[Text under study]

Across our new product updates and ongoing feature enhancements, we look forward to partnering closely on the travel recovery effort and preparing for the road ahead. 

Building a sustainable future for travel

There’s a lot to consider when it comes to booking travel: price, health and safety, environmental impact and more. Last year, we shared travel tools to help you find health and safety information. Now we want to make it easier for you to find sustainable options while traveling — no matter what you’re doing or where you’re going.  


To make that happen, we’ve created a new team of engineers, designers and researchers focused solely on travel sustainability. Already, this team is working to highlight sustainable options within our travel tools that people use every day. 


Beginning this week, when you search for hotels on Google, you’ll see information about their sustainability efforts. Hotels that are certified for meeting high standards of sustainability from certain independent organizations, like Green Key or EarthCheck, will have an eco-certified badge next to their name. Want to dive into a hotel’s specific sustainability practices? Click on the “About” tab to see a list of what they’re doing — from waste reduction efforts and sustainably sourced materials to energy efficiency and water conservation measures.

Someone searches for a hotel in San Francisco and checks the hotel's sustainability attributes.

(Saved entries)
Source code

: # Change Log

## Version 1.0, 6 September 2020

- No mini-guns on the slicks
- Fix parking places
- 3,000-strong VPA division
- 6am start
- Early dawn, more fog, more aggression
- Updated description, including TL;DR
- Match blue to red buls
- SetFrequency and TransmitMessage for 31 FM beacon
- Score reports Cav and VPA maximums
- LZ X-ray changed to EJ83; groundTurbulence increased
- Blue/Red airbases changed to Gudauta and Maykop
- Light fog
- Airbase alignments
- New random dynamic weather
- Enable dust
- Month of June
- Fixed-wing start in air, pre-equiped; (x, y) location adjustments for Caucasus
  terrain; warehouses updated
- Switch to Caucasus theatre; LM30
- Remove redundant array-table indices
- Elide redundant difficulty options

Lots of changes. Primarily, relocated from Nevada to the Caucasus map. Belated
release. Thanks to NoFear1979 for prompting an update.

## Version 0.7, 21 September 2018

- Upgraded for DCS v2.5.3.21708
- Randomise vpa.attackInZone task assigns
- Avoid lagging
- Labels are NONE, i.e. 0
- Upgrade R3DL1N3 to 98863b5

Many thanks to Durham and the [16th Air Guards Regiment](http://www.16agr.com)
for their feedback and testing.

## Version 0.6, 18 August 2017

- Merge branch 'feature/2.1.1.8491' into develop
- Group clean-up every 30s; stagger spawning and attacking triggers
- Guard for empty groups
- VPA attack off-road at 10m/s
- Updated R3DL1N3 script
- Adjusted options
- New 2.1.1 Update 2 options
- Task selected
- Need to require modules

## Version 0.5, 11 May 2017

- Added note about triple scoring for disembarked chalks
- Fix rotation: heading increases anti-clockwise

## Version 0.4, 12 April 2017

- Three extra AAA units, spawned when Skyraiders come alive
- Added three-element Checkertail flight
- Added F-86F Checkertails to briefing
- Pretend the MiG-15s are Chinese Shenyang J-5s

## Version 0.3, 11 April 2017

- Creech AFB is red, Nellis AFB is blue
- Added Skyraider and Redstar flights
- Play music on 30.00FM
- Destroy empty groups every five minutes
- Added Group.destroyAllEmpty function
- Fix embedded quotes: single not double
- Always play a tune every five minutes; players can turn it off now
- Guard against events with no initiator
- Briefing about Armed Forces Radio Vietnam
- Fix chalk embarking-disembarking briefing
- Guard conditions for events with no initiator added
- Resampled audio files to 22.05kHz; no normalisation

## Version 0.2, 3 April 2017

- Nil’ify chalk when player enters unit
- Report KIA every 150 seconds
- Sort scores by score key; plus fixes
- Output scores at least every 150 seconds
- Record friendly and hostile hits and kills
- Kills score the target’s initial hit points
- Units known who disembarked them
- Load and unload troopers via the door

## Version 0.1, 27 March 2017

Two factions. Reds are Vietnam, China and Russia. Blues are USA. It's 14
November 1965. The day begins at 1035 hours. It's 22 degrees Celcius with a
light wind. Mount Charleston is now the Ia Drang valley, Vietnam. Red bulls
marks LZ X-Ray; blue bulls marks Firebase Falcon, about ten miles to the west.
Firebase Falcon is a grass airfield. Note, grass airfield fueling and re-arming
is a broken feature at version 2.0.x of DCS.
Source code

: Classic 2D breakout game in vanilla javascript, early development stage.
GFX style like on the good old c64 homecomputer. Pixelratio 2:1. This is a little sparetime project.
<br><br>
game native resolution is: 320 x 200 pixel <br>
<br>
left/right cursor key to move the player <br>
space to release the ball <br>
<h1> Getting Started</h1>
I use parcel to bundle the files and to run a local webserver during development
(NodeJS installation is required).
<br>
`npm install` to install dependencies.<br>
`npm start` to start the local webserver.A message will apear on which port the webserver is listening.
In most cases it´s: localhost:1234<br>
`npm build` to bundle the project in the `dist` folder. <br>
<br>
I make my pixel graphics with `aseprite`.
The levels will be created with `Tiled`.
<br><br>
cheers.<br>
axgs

[To-do item A] From the passage on sustainable travel, list the hotel sustainability practices that appear under the "About" tab.
[To-do item B] According to the passage on sustainable travel, who makes up the new team focused solely on travel sustainability?

[Solution A] Waste reduction efforts, sustainably sourced materials, energy efficiency, and water conservation measures.

[Solution B] Engineers, designers and researchers.